Wednesday, August 24, 2011

Healthy Relationships

Dating relationships are very important to the young people that I work with in Homewood (as they are with most teenagers in any environment). One of my main objectives in living incarnationally in Homewood has been to model a healthy marriage for the young people that we work with, because it's easy to talk about abstinence and making good choices but it's much more difficult to model certain behaviors consistently over a long period of time. Lots of outsiders come to Homewood to talk to kids about all kinds of different perspectives on dating relationships and sexuality. While I want to be careful not to devalue that type of work that does help some kids, a lot of the "talks" the kids get from outside organizations go in one ear and right out the other. The young people in Homewood face overwhelming pressure to become sexually active at a young age. To overcome those tempations, the kids need adults who will invest in them to help them understand healthy relationships.

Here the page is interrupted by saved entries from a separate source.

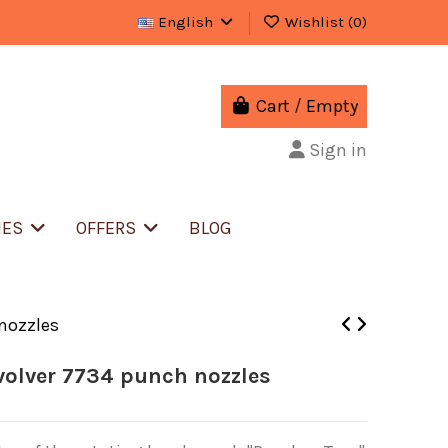
English
Wishlist (
0
)
Cart
/
Empty
Sign in
IES
OFFERS
BLOG
 nozzles
volver 7734 punch nozzles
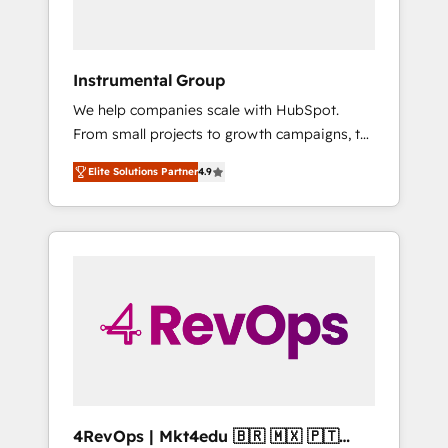
Because We're Built Different: - Secure: Soc2
compliant 🛡️ - Onboarding: Implementations
starting from $1,5k - Clay: Elite Studio
Instrumental Group
Solutions Partner 🤝 - Global: 75+ RPers
We help companies scale with HubSpot.
across five continents 🌐 - Scale: Largest
From small projects to growth campaigns, to
organically grown & fastest tiering Elite
CRM and websites. Hire an agency that's
HubSpot Partner 🪴 - CRM: More Sales Hub
Elite Solutions Partner
4.9
experienced in every inch of HubSpot and
implementations than any other Partner 💻 -
willing to work hand-in-hand with your team
Salesforce: We convert SFDC addicts to
to simplify the complex and build a better
HubSpot evangelists 🧡 Don't pick a
experience for your team and customers.
marketing or technical agency for a GTM
engineer’s job. The choice is yours. Start
winning.
4RevOps | Mkt4edu 🇧🇷 🇲🇽 🇵🇹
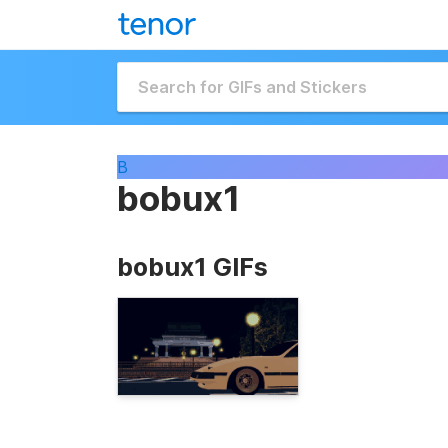
B
bobux1
bobux1 GIFs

This past weekend I was taking a long car ride with a few mentees and they started asking me all kinds of questions about my marriage to Julie. They were fascinated by my marriage! They told me all about their perspectives on dating, and they really wanted to know what I thought about certain issues that they were dealing with. God opened the door for me to be able to speak into issues of dating, sexuality, and marriage for these young people. I am able to speak into my mentees' lives because after six years of building meaningful relationships with them, I have earned the right to be heard and I have modeled a marriage for them. For a long time, some of my mentees called Julie my girlfriend because they didn't have a category for wife. Many of them had never had a marriage modeled for them. By being present in this community for a long time, my hope is that just as there are lots of men willing to speak to the young people in Homewood about unhealthy relationships and doing what feels good, that my presence in Homewood would allow me to be available to young people to talk to them about God's plan for healthy relationships and families. I am thankful for the platform that God has given me, as a pastor, to be able to speak into that area of my mentees' lives so that they at least know about the difference between right and wrong and unhealthy and healthy relationships. I don't take the kind of influence that my presence in the community allows me for granted.